Signé, MONTMORIN. >>

La lecture de cette lettre excite le plus vif enthousiasme dans la partie gauche de la salle et dans toutes les tribunes. Elle est interrompue à chaque phrase par des applaudissements et des cris cent fois répétés de vive le roi!

La lecture terminée, A. Lameth propose d'envoyer une députation au roi; Biauzat demande que l'assemblée s'y rende tout entière; la proposition de Lameth est seule adoptée. La députation se rendit le soir même au château, où elle reçut la réponse qui suit :

« Je suis infiniment touché de la justice que me rend l'assemblée nationale; si elle pouvait lire au fond de mon cœur, elle n'y verrait que des sentiments propres à justifier la confiance de la nation; toute défiance serait bannie d'entre nous, et nous en serions tous heureux. >>

Le roi avait-il donc renoncé à ses projets? Il suffit de se rappeler ce qu'on a lu précédemment, pour être certain du contraire. Un procès-verbal de ce qui s'était passé le 18, aux Tuileries, fut d'ailleurs rédigé, certifié par un grand nombre de signatures et adressé aux cours étrangères. Il constatait que le roi n'était pas libre. Il paraît que tous les signataires ne furent pas discrets; car l'écrivain des Révolutions de Paris fut instruit et dénonça le fait au public. On lit, en outre, dans les Mémoires d'un homme d'État que, pour détruire l'effet de la lettre de M. de Montmorin, « le roi envoya aussitôt des agents secrets à Bruxelles et à Cologne, avec des dépêches propres à être communiquées, d'une part au roi de Prusse, et de l'autre à la gouvernante des Pays-Bas. Il y protestait contre toute acceptation et sanction qu'il se verrait contraint de donner... Déclarant que toutes les démarches qu'il faisait devaient être interprêtées dans un sens opposé... et que, de plus, il désirerait se voir promptement affranchi de la situation forcée et de la captivité réelle où le tenait la faction qui s'était emparée de tous les pouvoirs de l'État. » (Mém. d'un homme d'Etat, t. Ier, p. 115.)

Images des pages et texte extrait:
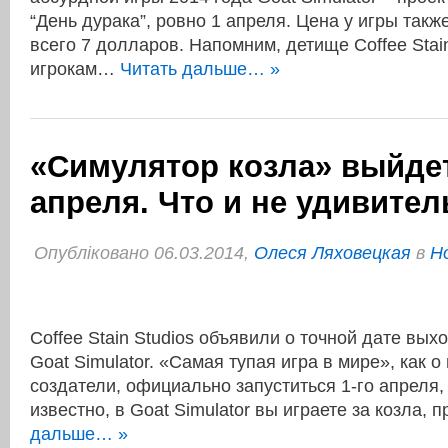
“День дурака”, ровно 1 апреля. Цена у игры такж
всего 7 долларов. Напомним, детище Coffee Stai
игрокам…
Читать дальше… »
«Симулятор козла» выйдет
апреля. Что и не удивител
Опубліковано 06.03.2014,
Олеся Ляховецкая
в
Н
Coffee Stain Studios объявили о точной дате вых
Goat Simulator. «Самая тупая игра в мире», как о
создатели, официально запуститься 1-го апреля, 
известно, в Goat Simulator вы играете за козла,
дальше… »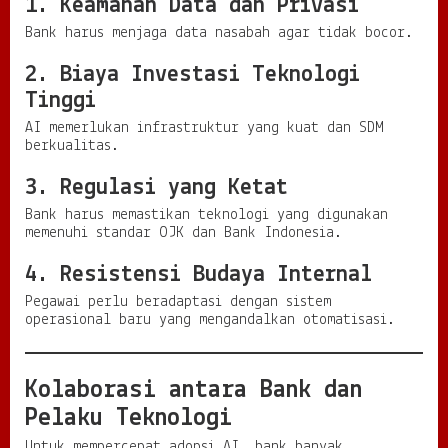
1. Keamanan Data dan Privasi
Bank harus menjaga data nasabah agar tidak bocor.
2. Biaya Investasi Teknologi
Tinggi
AI memerlukan infrastruktur yang kuat dan SDM
berkualitas.
3. Regulasi yang Ketat
Bank harus memastikan teknologi yang digunakan
memenuhi standar OJK dan Bank Indonesia.
4. Resistensi Budaya Internal
Pegawai perlu beradaptasi dengan sistem
operasional baru yang mengandalkan otomatisasi.
Kolaborasi antara Bank dan
Pelaku Teknologi
Untuk mempercepat adopsi AI, bank banyak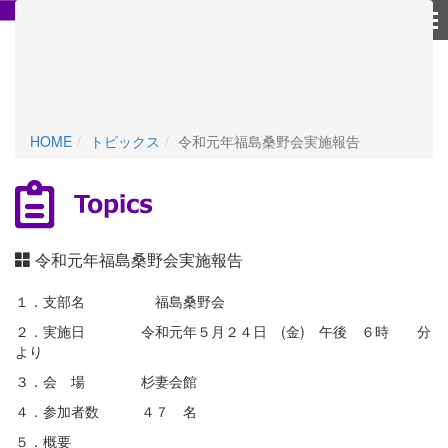
個人情報保護方針
HOME
トピックス
令和元年福島桑野会実施報告
令和元年福島桑野会実施報告
１．支部名 福島桑野会
２．実施日 令和元年５月２４日 (金) 午後 ６時 分
より
３．会 場 杉妻会館
４．参加者数 ４７ 名
５．概要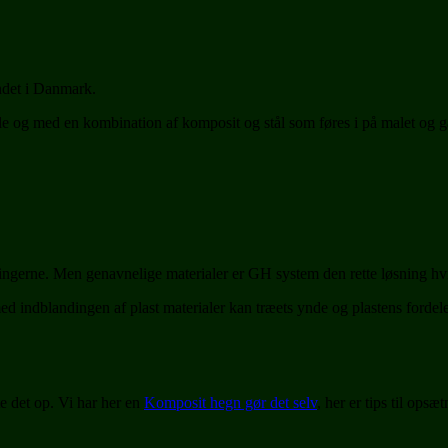
andet i Danmark.
e og med en kombination af komposit og stål som føres i på malet og gal
ngerne. Men genavnelige materialer er GH system den rette løsning hvi
 med indblandingen af plast materialer kan træets ynde og plastens forde
te det op. Vi har her en
Komposit hegn gør det selv
, her er tips til opsæ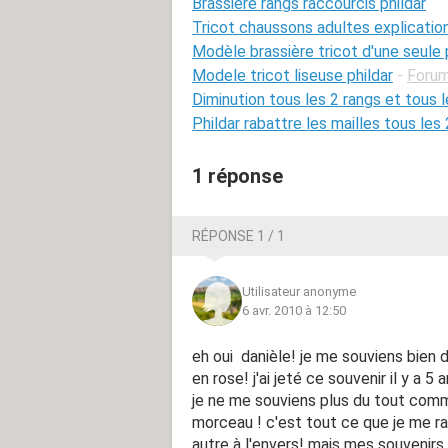
Brassière rangs raccourcis phildar
Tricot chaussons adultes explication
Modèle brassière tricot d'une seule 
Modele tricot liseuse phildar
-
Forum
Diminution tous les 2 rangs et tous l
Phildar rabattre les mailles tous les
1 réponse
RÉPONSE 1 / 1
Utilisateur anonyme
6 avr. 2010 à 12:50
eh oui danièle! je me souviens bien d
en rose! j'ai jeté ce souvenir il y a
je ne me souviens plus du tout comme
morceau ! c'est tout ce que je me rapp
autre à l'envers! mais mes souvenirs s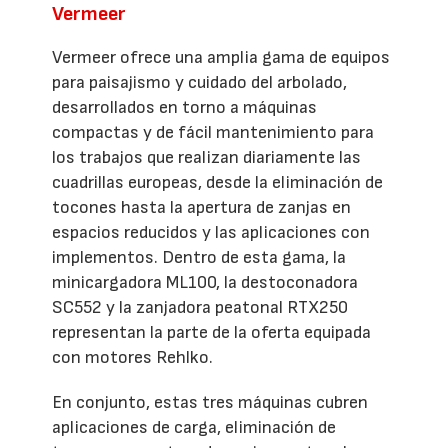
Vermeer
Vermeer ofrece una amplia gama de equipos
para paisajismo y cuidado del arbolado,
desarrollados en torno a máquinas
compactas y de fácil mantenimiento para
los trabajos que realizan diariamente las
cuadrillas europeas, desde la eliminación de
tocones hasta la apertura de zanjas en
espacios reducidos y las aplicaciones con
implementos. Dentro de esta gama, la
minicargadora ML100, la destoconadora
SC552 y la zanjadora peatonal RTX250
representan la parte de la oferta equipada
con motores Rehlko.
En conjunto, estas tres máquinas cubren
aplicaciones de carga, eliminación de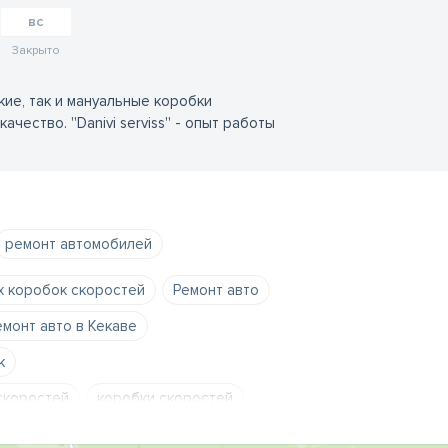
вс
Закрыто
кие, так и мануальные коробки
ство. ''Danivi serviss'' - опыт работы
ремонт автомобилей
х коробок скоростей
Ремонт авто
емонт авто в Кекаве
к
скоростей
коробки скоростей
ссии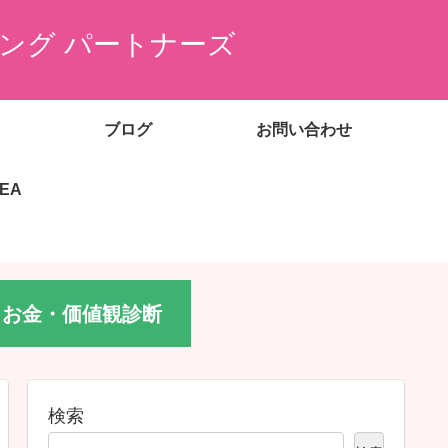
ング パートナーズ
ブログ
お問い合わせ
EEA
お金・価値観診断
検索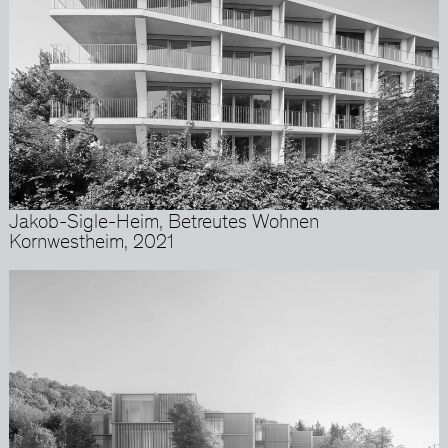
Jakob-Sigle-Heim, Betreutes Wohnen
Kornwestheim, 2021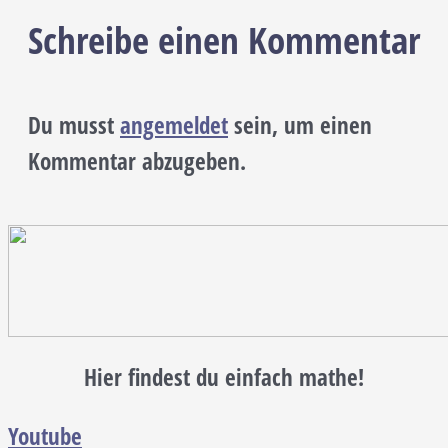
Schreibe einen Kommentar
Du musst
angemeldet
sein, um einen
Kommentar abzugeben.
Hier findest du einfach mathe!
Youtube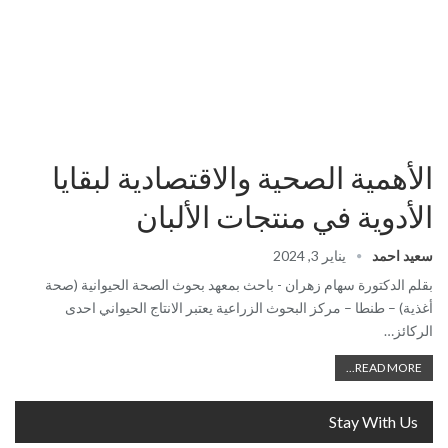
الأهمية الصحية والاقتصادية لبقايا
الأدوية في منتجات الألبان
سعيد احمد
يناير 3, 2024
بقلم الدكتورة سهام زهران - باحث بمعهد بحوث الصحة الحيوانية (صحة
أغذية) – طنطا – مركز البحوث الزراعية يعتبر الانتاج الحيواني احدى
الركائز…
READ MORE...
Stay With Us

**CONSIGNES À SUIVRE**
**1.** Répondez aux questions suivantes d'après le texte sur la lettre de Montmorin :
(a) Qui propose d'envoyer une députation au roi ?
(b) Que demande Biauzat ?
(c) Dans quelles villes le roi envoie-t-il des agents secrets, selon les Mémoires d'un homme d'État ?
**2.** Extrayez du texte sur la lettre de Montmorin, sans rien y changer, le passage qui va de « Signé, MONTMORIN. >> » jusqu'à « vive le roi! ».
**3.** Poursuivez le récit sur la lettre de Montmorin et les démarches secrètes du roi, à partir de sa dernière phrase.

**RÉPONSES AUX CONSIGNES**
**1.**
(a) A. Lameth.
(b) Que l'assemblée se rende tout entière auprès du roi.
(c) À Bruxelles et à Cologne.

**2.**
Signé, MONTMORIN. >>

La lecture de cette lettre excite le plus vif enthousiasme dans la partie gauche de la salle et dans toutes les tribunes. Elle est interrompue à chaque phrase par des applaudissements et des cris cent fois répétés de vive le roi!

**3.**
Cependant, le 21, on mettait à l'ordre du jour, dans la garde nationale, la démission de M. Lafayette. Ce général, mécontent de la désobéissance qu'on lui avait témoignée, et plus encore de la conduite du roi dans cette affaire, ne voulait pas garder plus longtemps une position où il croyait que l'indiscipline de ses subordonnés ne lui permettait plus de déjouer les tentatives de la cour. Cette démission causa un très-grand mouvement dans Paris, et elle exerça une forte influence sur la bourgeoisie. Les bataillons de la garde nationale s'assemblèrent et décidèrent qu'ils iraient, en corps, solliciter leur commandant général de retirer sa démission. « Les bataillons de la garde nationale se sont assemblés l'après-midi, dit le Moniteur du 23 avril; vingt-trois bataillons se sont rendus chez M. de Lafayette; à neuf heures du soir un grand nombre de bataillons y étaient en armes avec leurs drapeaux; d'autres, comme ils pouvaient, en sortant d'une assemblée. On l'a pressé avec les plus grandes instances, avec les plus touchantes expressions d'intérêt et de dévouement, de retirer sa démission. Un grand nombre de gardes nationales se sont ensuite transportées à la municipalité, accompagnées de flambeaux, et l'ont invitée à joindre ses sollicitations aux leurs. La municipalité, M. Bailly à la tête, est arrivée chez M. de Lafayette à onze heures. Elle s'est renfermée avec lui. Les appartements, la cour et une partie de la rue, étaient remplis de gardes nationales. On s'est retiré, il était minuit, et M. de Lafayette n'avait pas donné de réponse. A cette heure, quarantedeux bataillons s'étaient déjà rendus chez lui; hier matin il n'y avait pas encore de réponse positive... >>

M. Lafayette, le lendemain, se rendit à l'assemblée de la commune, et après un discours où il déclarait qu'il refuserait toujours une fonction où on ne lui laisserait que la responsabilité sans lui donner le pouvoir de l'accomplir, il retira sa démission.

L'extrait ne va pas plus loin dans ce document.